══ Supplied entries ══

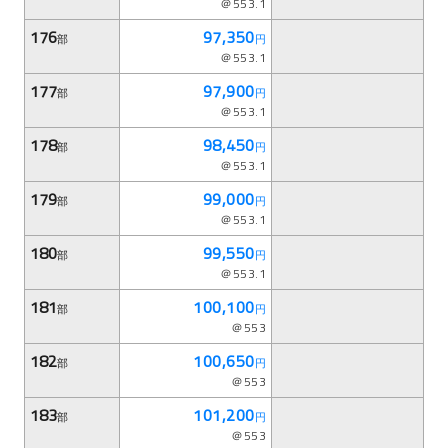
＠553.1
176
97,350
部
円
＠553.1
177
97,900
部
円
＠553.1
178
98,450
部
円
＠553.1
179
99,000
部
円
＠553.1
180
99,550
部
円
＠553.1
181
100,100
部
円
＠553
182
100,650
部
円
＠553
183
101,200
部
円
＠553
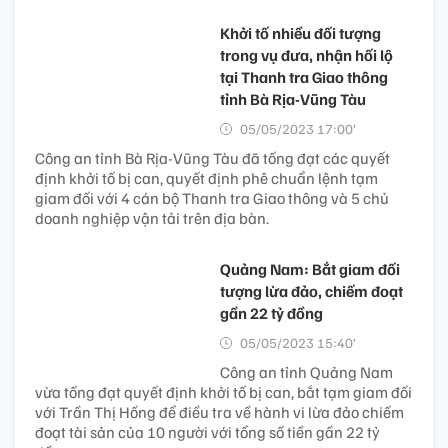
Khởi tố nhiều đối tượng
trong vụ đưa, nhận hối lộ
tại Thanh tra Giao thông
tỉnh Bà Rịa-Vũng Tàu
05/05/2023 17:00’
Công an tỉnh Bà Rịa-Vũng Tàu đã tống đạt các quyết
định khởi tố bị can, quyết định phê chuẩn lệnh tạm
giam đối với 4 cán bộ Thanh tra Giao thông và 5 chủ
doanh nghiệp vận tải trên địa bàn.
Quảng Nam: Bắt giam đối
tượng lừa đảo, chiếm đoạt
gần 22 tỷ đồng
05/05/2023 15:40’
Công an tỉnh Quảng Nam
vừa tống đạt quyết định khởi tố bị can, bắt tạm giam đối
với Trần Thị Hồng để điều tra về hành vi lừa đảo chiếm
đoạt tài sản của 10 người với tổng số tiền gần 22 tỷ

═══

### Exercise instructions
The entries above need to be repeated in full, word for word. Skip the images.

### Task answer
＠553.1
176
97,350
部
円
＠553.1
177
97,900
部
円
＠553.1
178
98,450
部
円
＠553.1
179
99,000
部
円
＠553.1
180
99,550
部
円
＠553.1
181
100,100
部
円
＠553
182
100,650
部
円
＠553
183
101,200
部
円
＠553
Khởi tố nhiều đối tượng
trong vụ đưa, nhận hối lộ
tại Thanh tra Giao thông
tỉnh Bà Rịa-Vũng Tàu
05/05/2023 17:00’
Công an tỉnh Bà Rịa-Vũng Tàu đã tống đạt các quyết
định khởi tố bị can, quyết định phê chuẩn lệnh tạm
giam đối với 4 cán bộ Thanh tra Giao thông và 5 chủ
doanh nghiệp vận tải trên địa bàn.
Quảng Nam: Bắt giam đối
tượng lừa đảo, chiếm đoạt
gần 22 tỷ đồng
05/05/2023 15:40’
Công an tỉnh Quảng Nam
vừa tống đạt quyết định khởi tố bị can, bắt tạm giam đối
với Trần Thị Hồng để điều tra về hành vi lừa đảo chiếm
đoạt tài sản của 10 người với tổng số tiền gần 22 tỷ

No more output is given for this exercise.